Montserrat Sala dijo...

Muy bonito relato Max, y un cumpleaños solo con su amor111: Con todo, la aventura pudo salirle mal. Solos y perdidos en la inmensidad de un bosque... Me gusta leerte amigo.
perqué describes las situaciones con tanta riqueza de detalles.que hacen que te sientas allí mismo.
Un abrazo Muy grande y cariñoso,

MOLÍ DEL CANYER dijo...

El sitio parece precioso, pero eso de sentirme perdida....uff!para mi seria un cumpleaños muy angustioso. Magnifica aportacion, besos.

Alma Baires dijo...

Ay ay ay, por esas "aventuras"... me ha traído vagos recuerdos tu relato... pero hoy con la experiencia que dan los años, y leyéndote, seguramente celebraría de otra manera ese amanecer... sin importar cumpleaños o menos!

Un beso.

pikxi dijo...

Estoy segura de uqe ese cumpleaños no se le olvidará. Un saludo.

censurasigloXXI dijo...

Pues debe ser muy chulo perderse, aunque los mosquitos te dejen frito, y ausentarse de los ruidos de la ciudad y de lo de todos los días, con esa persona que te hace feliz y a la que amas.
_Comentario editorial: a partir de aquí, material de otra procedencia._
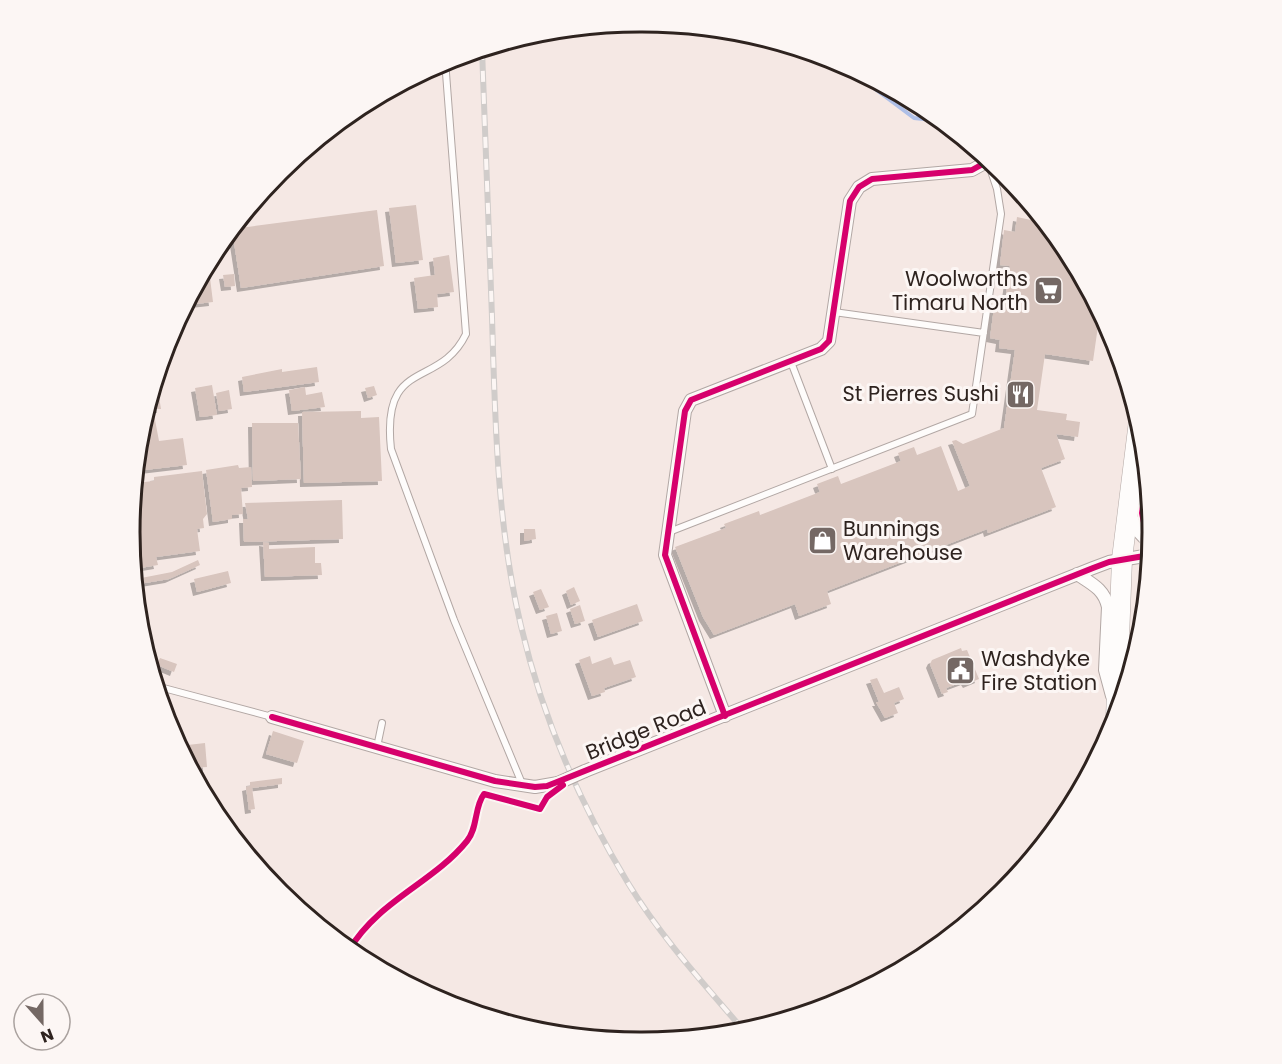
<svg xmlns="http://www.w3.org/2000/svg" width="1282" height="1064" font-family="Poppins,sans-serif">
<defs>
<filter id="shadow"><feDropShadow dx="-4" dy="4" stdDeviation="0" flood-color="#0004"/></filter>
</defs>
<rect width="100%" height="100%" fill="#f5e8e4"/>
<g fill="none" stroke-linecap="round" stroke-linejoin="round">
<!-- stream -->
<path stroke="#aebfe7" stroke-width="4" d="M835 59 914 118 942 121"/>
</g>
<!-- building -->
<path fill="#d8c5be" filter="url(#shadow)" d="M416 205 423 260 396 263 389 208Z
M377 210 384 266 241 288 232 229Z
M1017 217 1045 223V233L1055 234 1066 248 1100 312 1093 361 1045 354 1037 410 1067 414 1066 420 1080 422 1078 437 1056 434 1065 459 1041 468 1056 507 988 533 987 529 827 591 831 604 799 616 795 604 714 635 703 617 675 547 726 528 724 524 759 511 760 515 820 492 817 484 838 476 841 484 901 461 898 453 914 447 917 455 941 446 958 491 970 486 952 441 956 440 963 444 1004 428 1015 350 999 348 1000 340 990 338 994 308 1004 309 1010 266 1000 265 1004 230 1015 232Z
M449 255 454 292 437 294 438 307 418 309 414 278 435 275 433 258Z
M234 274 235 286 225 287 223 275Z
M210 278 213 302 186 305 199 280Z
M317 367 319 382 244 392 242 377 282 369V372Z
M156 378 161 409H153L159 441 183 438 187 465 136 471 140 432Z
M212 385 217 415 200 417 195 388Z
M374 386 377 395 368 398 365 388Z
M305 387 306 395 322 392 325 407 292 411 289 390Z
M229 390 232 409 219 411 216 393Z
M361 411V418L379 417 382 481 304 483 302 412Z
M252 423H298L301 479 253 481Z
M238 465 239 468 251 467 252 487 241 488 243 514 232 515V519L213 522 206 470Z
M202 471 207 514 203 519 204 528 197 529 200 551 156 557 158 565 134 569 130 532 135 483 154 481V477Z
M342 500 343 539 244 542 243 519H248L245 503Z
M524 529H535L536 539 524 541Z
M263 542 269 543V549L315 547V563H321L322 575 265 577Z
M198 560 200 565 169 579 139 584 136 579 172 572Z
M228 571 231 583 197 592 194 579Z
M574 587 580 601 571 605 566 591Z
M541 589 549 607 540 610 533 592Z
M637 604 643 621 598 637 592 620Z
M580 605 585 621 575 624 570 609Z
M557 613 562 631 551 634 546 616Z
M961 648 962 651 967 650 979 679 967 684 965 681 946 688 948 692 942 694 930 664 932 660Z
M590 656 592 664 611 657 614 665 630 660 636 677 604 688 605 692 592 696 579 660Z
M160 658 177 664 174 672 157 665Z
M877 678 884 693 899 687 904 699 894 703 898 713 885 718 876 702H879L870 680Z
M273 731 304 741 297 763 266 754Z
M205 743 207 767 191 768 179 746Z
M282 778V784L252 788 255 809 249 810 246 787 250 786V782Z"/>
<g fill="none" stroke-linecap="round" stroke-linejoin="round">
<defs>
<path id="service" d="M445 60 466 334C439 390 381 356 391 449L454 620 523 786
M834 312 984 333
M791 362 832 469
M669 532 972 414 1001 214 997 189 988 162
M156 686 272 717
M377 747 382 723"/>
<path id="minor" d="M1130 513 1136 529 1151 545
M1077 574C1092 584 1104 589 1108 607L1105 670 1112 696
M725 716 665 555 685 411 691 400 821 349 829 341 850 201 859 187 872 179 972 170 990 160
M272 717 495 781 535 787 558 783
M585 771 1093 568 1109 562 1150 555"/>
<path id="trunk" d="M1116 719 1122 559 1139 421"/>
</defs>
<!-- service casing -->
<use href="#service" stroke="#b2a7a4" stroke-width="8"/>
<!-- minor casing -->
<use href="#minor" stroke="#b2a7a4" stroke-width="14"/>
<!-- trunk casing -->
<use href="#trunk" stroke="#b2a7a4" stroke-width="21"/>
<!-- service -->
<use href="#service" stroke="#fefcfb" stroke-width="6"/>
<!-- minor -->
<use href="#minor" stroke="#fefcfb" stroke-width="12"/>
<!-- trunk -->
<use href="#trunk" stroke="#fefcfb" stroke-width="20"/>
<defs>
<path id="rail" d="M482 49C485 138 489 228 492 317 495 420 497 526 521 626 542 716 580 804 628 883 661 937 704 984 745 1032"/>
</defs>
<!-- rail casing -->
<use href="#rail" stroke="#d0ccca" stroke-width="6"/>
<!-- rail -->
<use href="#rail" stroke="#fcf6f4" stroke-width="4" stroke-dasharray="11" stroke-linecap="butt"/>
<defs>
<path id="minor-bridge" d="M558 783 585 771"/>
</defs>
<!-- minor-bridge casing -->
<use href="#minor-bridge" stroke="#b2a7a4" stroke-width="14" stroke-linecap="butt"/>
<!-- minor-bridge -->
<use href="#minor-bridge" stroke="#fefcfb" stroke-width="12"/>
<defs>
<path id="cycleway" d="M1142 634 1146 573 1144 569 1145 527 1142 513 1147 479
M725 716 665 555 685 411 691 400 821 349 829 341 850 201 859 187 872 179 972 170 990 160
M272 717 495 781 535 787 547 786 1093 568 1109 562 1150 555
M349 950C379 900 433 883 467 841 478 828 474 807 484 794L540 809 547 797 563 785"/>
</defs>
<!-- cycleway casing -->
<use href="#cycleway" stroke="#fcf6f4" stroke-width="10"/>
<!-- cycleway -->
<use href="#cycleway" stroke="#d6006c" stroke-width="6"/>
</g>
<!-- icons -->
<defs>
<symbol id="supermarket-square" viewBox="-11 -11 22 22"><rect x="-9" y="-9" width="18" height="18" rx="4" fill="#746864" stroke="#fcf6f4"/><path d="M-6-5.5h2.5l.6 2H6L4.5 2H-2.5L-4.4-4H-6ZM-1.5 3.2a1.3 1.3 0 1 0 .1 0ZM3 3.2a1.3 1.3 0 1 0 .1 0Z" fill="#fff"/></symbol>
<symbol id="restaurant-square" viewBox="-11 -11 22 22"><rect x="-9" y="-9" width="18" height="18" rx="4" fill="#746864" stroke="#fcf6f4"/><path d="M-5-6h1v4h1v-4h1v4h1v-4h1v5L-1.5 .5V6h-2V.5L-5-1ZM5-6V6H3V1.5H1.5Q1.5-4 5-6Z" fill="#fff"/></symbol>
<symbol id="shop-square" viewBox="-11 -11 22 22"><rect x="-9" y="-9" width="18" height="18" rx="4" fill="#746864" stroke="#fcf6f4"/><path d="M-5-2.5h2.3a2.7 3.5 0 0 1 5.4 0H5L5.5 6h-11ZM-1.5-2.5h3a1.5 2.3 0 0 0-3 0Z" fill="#fff"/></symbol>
<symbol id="civic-square" viewBox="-11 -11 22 22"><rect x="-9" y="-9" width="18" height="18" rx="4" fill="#746864" stroke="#fcf6f4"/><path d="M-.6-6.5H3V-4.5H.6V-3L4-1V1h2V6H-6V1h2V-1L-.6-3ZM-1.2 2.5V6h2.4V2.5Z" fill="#fff"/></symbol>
</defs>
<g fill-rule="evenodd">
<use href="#supermarket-square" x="1032" y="274" width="33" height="33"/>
<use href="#restaurant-square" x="1004" y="378" width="33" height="33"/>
<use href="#shop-square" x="806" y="524" width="33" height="33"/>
<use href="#civic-square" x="944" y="654" width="33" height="33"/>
</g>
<g text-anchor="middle" stroke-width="6" stroke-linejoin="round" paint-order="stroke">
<!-- poi labels -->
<g font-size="21" fill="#2e231f" stroke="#fcf6f4" text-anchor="end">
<text x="1028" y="286">Woolworths<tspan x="1028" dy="24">Timaru North</tspan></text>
<text x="999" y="401">St Pierres Sushi</text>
<text x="843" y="536" text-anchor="start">Bunnings<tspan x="843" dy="24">Warehouse</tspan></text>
<text x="981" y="666" text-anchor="start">Washdyke<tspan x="981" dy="24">Fire Station</tspan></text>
</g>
<!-- street labels -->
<g font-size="21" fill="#2e231f" stroke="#fcf6f4">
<text transform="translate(646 730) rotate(-22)" y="7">Bridge Road</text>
</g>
</g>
<!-- crop -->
<path d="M0 0H1282V1064H0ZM640 32H642A500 500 0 0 1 1142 532V532A500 500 0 0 1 642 1032H640A500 500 0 0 1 140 532V532A500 500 0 0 1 640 32Z" fill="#fcf6f4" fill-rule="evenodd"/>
<path fill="none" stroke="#2e231f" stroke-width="3" d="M640 32H642A500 500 0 0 1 1142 532V532A500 500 0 0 1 642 1032H640A500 500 0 0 1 140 532V532A500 500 0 0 1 640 32Z"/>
<!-- north arrow -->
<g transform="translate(42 1022) rotate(159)"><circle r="28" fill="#fcf6f4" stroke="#aaa29f" stroke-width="1.5"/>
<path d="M0-4.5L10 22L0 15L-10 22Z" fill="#746864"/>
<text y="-9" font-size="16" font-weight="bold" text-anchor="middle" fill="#2e231f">N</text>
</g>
</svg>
Alguna de esas excursiones he hecho yo con un "pajarito" rezongando a mi lado, jajajjaja.

Un abrazo y un cafelito.

Ah, yo también estaba en la convocatoria, pero mis despistes son miles y no te dejé el link.

Pepe dijo...

La idea de perderse en plena naturaleza que puede parecer algo romántico, en la realidad no lo es tanto. Perderse en plena naturaleza puede dar lugar a situaciones de alto riesgo. Alguna vez me he perdido y siempre me ha provocado algo de miedo.
Un fuerte abrazo.

rosa_desastre dijo...

Diversidad de opiniones... a mi tambien me parece angustioso que en vez de soplar las velitas tenga que estar pendiente del gps.
El próximo cumpleaños juntos pero mas cerca.